Some, of course, will be challenging the mayor directly. On Friday Alderman Robert Fioretti sent an e-mail to supporters that was so cryptic it was quite clear. “We will have some big news on September 13th and I hope you can join us,” Fioretti wrote.

If he follows through, Fioretti would be the first sitting elected official to announce a challenge to Mayor Emanuel. Meanwhile, Chicago Teachers Union president Karen Lewis has put $40,000 of her own money into her campaign fund. While that’s not self-love on the level of Bruce Rauner, it’s yet another sign that she’s also preparing to take on the mayor.

But given Emanuel’s unpopularity—he’s got roughly the same approval ratings as The Expendables 3—his performance is also likely to be an issue for sitting aldermen, who are preparing to explain how they’ve spent the last three years in the mayor’s company.

This is especially the case in black and Hispanic areas that have borne the brunt of the mayor’s closings and cuts. And if Lewis, Fioretti, or other mayoral candidates inspire pissed-off people to get to the polls—which hasn’t happened in big numbers since the 1980s—lots of aldermen could be in trouble.

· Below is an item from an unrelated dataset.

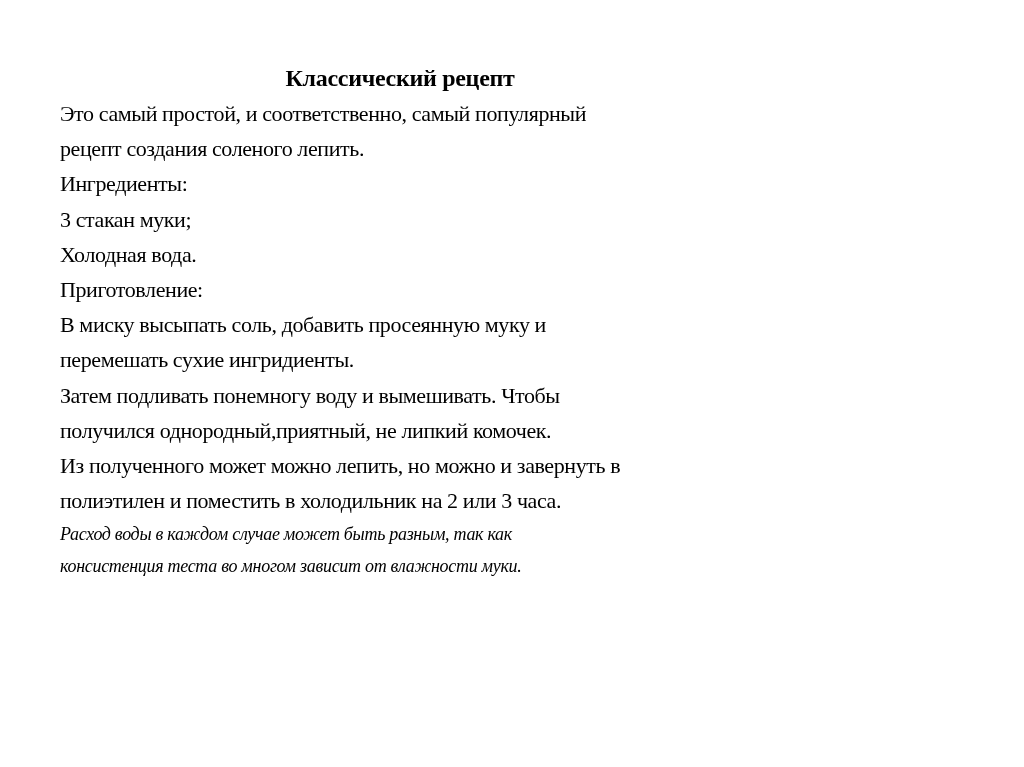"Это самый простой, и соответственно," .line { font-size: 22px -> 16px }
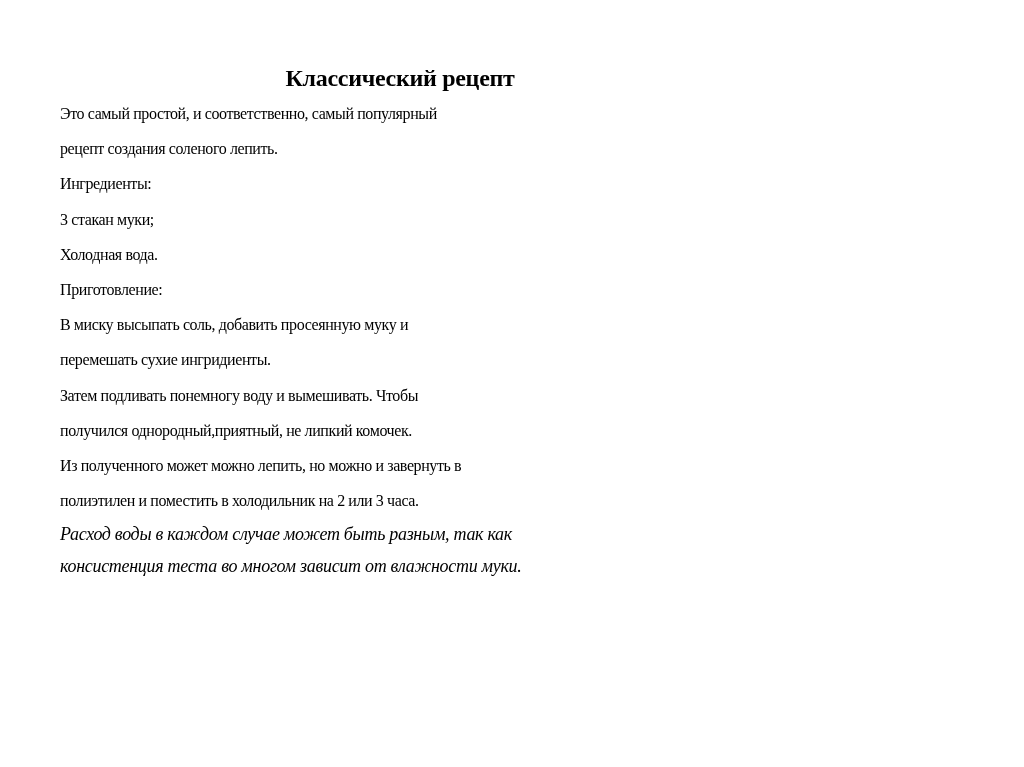"Расход воды в каждом случае" .note { font-size: 18px -> 12px }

“His political game has not endeared him to the community,” Howard Brookins Jr., the 21st Ward alderman and chairman of the black caucus, says of Emanuel.

Brookins was being polite. Only about one in four black voters approved of the mayor’s performance in a recent Tribune poll.

Like most of his colleagues, Brookins has voted with the mayor the vast majority of the time. He argues that Emanuel’s fundamental flaw isn’t anything he’s actually done.